>> Start Document extract
Studio album by James Dean Bradfield
- Released: 24 July 2006
- Recorded: 2005
- Genre: Rock; power pop;
- Length: 37:19
- Label: Columbia
- Producer: Dave Eringa, Guy Massey, Alex Silva, Greg Haver

James Dean Bradfield chronology
|  | The Great Western (2006) | Even in Exile (2020) |

Singles from The Great Western
- "That's No Way to Tell a Lie" Released: 10 July 2006; "An English Gentleman" Released: 25 September 2006;

= The Great Western =

The Great Western is the debut solo studio album by the Manic Street Preachers vocalist-guitarist James Dean Bradfield, released on 24 July 2006 by Columbia Records.

== Content ==
The majority of the lyrics are written by Bradfield, who had previously only contributed lyrics to the Manic Street Preachers songs "Ocean Spray" and "Firefight". Bradfield's lyrics feature a theme of looking to the past and are largely personal rather than political. Manics bass guitarist-lyricist Nicky Wire contributes lyrics to the song "Bad Boys and Painkillers", and two songs feature lyrics co-written with writer John Niven. Also included is a cover of Jacques Brel's "To See a Friend in Tears". The album features the drummer Dafydd Ieuan from the fellow Welsh band Super Furry Animals on "Run Romeo Run".

The title refers to the Great Western Railway, which is reflected in the album's artwork. Much of the album was written on the train journey between Cardiff and Paddington. Bradfield uses the train journey as a metaphor for soul-searching while away from home. He refers to his journeys between his home in South Wales to London on the GWR in the song "Émigré".

== Track listing ==

| No. | Title | Lyrics | Music | Length |
|---|---|---|---|---|
| 1. | "That's No Way to Tell a Lie" |  |  | 3:05 |
| 2. | "An English Gentleman" |  |  | 3:05 |
| 3. | "Bad Boys and Painkillers" | Nicky Wire |  | 3:49 |
| 4. | "On Saturday Morning We Will Rule the World" |  |  | 3:17 |
| 5. | "Run Romeo Run" |  |  | 3:24 |
| 6. | "Still a Long Way to Go" | Bradfield, John Niven |  | 3:50 |
| 7. | "Émigré" | Bradfield, Niven |  | 3:29 |
| 8. | "To See a Friend in Tears" | Jacques Brel | Brel | 3:38 |
| 9. | "Say Hello to the Pope" |  |  | 3:24 |
| 10. | "The Wrong Beginning" |  |  | 3:15 |
| 11. | "Which Way to Kyffin" |  |  | 2:57 |

== Release ==
The album spent two weeks in the UK Album Chart, peaking at #22.
>> End Document extract
• [Tasks]
[1] Reproduce the rows from the first one down through the line containing "15: (663, 167)", changing "top-left" to "upper-left" and keeping everything else the same.
[2] Go on with the article about the album The Great Western from the point where it stops.
>> Start Dataset records
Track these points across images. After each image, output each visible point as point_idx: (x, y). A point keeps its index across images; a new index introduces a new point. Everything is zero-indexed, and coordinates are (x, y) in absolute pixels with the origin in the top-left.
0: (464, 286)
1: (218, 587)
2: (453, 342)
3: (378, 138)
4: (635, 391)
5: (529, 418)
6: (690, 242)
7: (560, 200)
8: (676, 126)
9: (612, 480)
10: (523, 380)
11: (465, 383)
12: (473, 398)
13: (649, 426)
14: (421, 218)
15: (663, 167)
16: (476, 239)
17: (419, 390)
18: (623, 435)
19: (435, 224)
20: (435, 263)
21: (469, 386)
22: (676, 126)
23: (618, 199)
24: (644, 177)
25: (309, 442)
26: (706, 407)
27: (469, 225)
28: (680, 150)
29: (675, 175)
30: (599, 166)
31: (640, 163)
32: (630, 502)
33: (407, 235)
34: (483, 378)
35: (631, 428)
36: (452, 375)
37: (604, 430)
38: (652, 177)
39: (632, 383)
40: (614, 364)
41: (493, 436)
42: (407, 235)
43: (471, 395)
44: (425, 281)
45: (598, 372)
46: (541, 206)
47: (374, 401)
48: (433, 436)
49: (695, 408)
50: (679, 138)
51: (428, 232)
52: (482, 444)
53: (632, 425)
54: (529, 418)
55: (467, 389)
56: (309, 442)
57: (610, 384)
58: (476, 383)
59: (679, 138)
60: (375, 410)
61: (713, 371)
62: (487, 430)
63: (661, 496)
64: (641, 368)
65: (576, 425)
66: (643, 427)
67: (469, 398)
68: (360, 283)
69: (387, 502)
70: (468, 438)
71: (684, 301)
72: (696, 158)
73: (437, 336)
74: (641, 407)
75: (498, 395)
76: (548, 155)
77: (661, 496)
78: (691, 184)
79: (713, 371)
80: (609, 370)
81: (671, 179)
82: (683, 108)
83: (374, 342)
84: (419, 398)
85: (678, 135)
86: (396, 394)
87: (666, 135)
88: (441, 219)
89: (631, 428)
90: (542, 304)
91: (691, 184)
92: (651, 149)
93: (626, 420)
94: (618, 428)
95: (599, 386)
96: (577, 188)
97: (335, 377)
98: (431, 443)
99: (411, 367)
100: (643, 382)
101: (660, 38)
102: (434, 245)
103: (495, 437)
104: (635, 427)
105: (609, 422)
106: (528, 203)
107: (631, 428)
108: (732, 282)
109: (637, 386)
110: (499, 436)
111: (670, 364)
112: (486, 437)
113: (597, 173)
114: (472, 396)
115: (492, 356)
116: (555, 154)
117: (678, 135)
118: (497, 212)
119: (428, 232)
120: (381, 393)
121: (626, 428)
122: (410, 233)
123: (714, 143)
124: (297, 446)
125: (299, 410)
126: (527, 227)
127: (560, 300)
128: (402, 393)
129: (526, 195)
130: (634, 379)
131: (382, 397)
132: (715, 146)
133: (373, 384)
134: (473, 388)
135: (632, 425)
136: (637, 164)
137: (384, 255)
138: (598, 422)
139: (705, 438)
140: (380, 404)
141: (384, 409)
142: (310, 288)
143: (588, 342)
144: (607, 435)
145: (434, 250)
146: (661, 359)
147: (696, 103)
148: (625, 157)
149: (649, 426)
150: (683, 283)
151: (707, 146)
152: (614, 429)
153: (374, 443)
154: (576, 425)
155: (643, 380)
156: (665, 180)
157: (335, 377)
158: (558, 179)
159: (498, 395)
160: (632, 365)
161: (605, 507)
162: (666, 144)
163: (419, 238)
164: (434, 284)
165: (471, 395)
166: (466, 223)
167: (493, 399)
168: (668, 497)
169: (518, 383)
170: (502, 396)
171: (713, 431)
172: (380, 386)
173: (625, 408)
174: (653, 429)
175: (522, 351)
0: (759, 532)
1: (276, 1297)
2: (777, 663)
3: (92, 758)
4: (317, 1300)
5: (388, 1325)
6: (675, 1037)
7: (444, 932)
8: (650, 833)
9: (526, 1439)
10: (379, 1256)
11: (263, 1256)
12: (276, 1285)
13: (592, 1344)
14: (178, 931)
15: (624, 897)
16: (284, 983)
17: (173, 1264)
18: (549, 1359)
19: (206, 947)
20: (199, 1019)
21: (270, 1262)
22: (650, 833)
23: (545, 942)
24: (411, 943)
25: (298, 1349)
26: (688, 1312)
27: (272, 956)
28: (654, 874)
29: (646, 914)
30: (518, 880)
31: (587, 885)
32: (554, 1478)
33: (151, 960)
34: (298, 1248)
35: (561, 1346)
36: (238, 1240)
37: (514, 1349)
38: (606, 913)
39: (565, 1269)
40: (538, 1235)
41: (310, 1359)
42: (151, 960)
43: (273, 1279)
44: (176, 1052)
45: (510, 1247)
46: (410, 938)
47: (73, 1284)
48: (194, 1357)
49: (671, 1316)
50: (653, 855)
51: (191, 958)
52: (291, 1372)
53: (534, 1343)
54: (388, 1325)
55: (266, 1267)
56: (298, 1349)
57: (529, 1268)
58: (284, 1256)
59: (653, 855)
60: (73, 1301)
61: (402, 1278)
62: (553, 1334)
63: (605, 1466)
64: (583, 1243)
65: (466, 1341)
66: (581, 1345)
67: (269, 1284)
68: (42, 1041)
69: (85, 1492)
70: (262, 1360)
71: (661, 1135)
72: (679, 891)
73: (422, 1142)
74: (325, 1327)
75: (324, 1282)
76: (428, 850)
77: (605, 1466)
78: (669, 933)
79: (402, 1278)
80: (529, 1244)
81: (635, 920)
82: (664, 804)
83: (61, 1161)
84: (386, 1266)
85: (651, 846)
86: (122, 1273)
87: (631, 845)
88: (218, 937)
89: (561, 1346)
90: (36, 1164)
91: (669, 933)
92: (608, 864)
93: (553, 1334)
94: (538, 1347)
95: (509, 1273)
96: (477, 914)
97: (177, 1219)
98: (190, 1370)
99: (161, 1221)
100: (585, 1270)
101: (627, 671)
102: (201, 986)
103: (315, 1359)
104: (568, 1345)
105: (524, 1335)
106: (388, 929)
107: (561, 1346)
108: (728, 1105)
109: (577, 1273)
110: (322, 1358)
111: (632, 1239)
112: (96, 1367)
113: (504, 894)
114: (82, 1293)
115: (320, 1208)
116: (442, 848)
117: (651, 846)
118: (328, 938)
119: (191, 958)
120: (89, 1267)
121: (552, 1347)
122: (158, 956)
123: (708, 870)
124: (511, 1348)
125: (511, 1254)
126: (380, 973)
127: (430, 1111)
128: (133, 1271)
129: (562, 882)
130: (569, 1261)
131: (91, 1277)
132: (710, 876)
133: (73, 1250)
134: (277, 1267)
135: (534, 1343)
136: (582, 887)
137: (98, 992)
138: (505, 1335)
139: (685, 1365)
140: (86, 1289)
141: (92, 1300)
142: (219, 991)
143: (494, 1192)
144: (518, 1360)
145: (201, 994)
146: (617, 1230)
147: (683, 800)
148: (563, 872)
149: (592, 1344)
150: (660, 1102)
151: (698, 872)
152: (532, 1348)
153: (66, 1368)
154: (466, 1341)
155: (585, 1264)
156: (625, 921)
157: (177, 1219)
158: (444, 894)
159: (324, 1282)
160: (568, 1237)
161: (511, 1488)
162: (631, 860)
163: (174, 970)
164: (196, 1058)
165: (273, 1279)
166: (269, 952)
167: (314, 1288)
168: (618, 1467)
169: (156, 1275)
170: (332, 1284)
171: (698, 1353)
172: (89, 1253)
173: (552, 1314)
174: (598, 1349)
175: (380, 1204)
>> End Dataset records
• [Exercise answers]
[1]
Track these points across images. After each image, output each visible point as point_idx: (x, y). A point keeps its index across images; a new index introduces a new point. Everything is zero-indexed, and coordinates are (x, y) in absolute pixels with the origin in the upper-left.
0: (464, 286)
1: (218, 587)
2: (453, 342)
3: (378, 138)
4: (635, 391)
5: (529, 418)
6: (690, 242)
7: (560, 200)
8: (676, 126)
9: (612, 480)
10: (523, 380)
11: (465, 383)
12: (473, 398)
13: (649, 426)
14: (421, 218)
15: (663, 167)

[2]
== Reception ==

The Great Western was generally well received by critics.

Stephen Thomas Erlewine of AllMusic opined that the album is the sound of "a sensitive, vulnerable Bradfield, something that hasn't been captured on Manics albums even when they strayed toward colorless mature-pop." The website further described, "Sonically, this album isn't far removed from This Is My Truth Tell Me Yours—it's anthemic yet soft, dramatic yet hushed—but unlike on the Manics albums since, it doesn't sound labored." Q magazine echoed similar sentiments, opining that the album is "even stronger than either of the last two Manics albums Know Your Enemy and Lifeblood]".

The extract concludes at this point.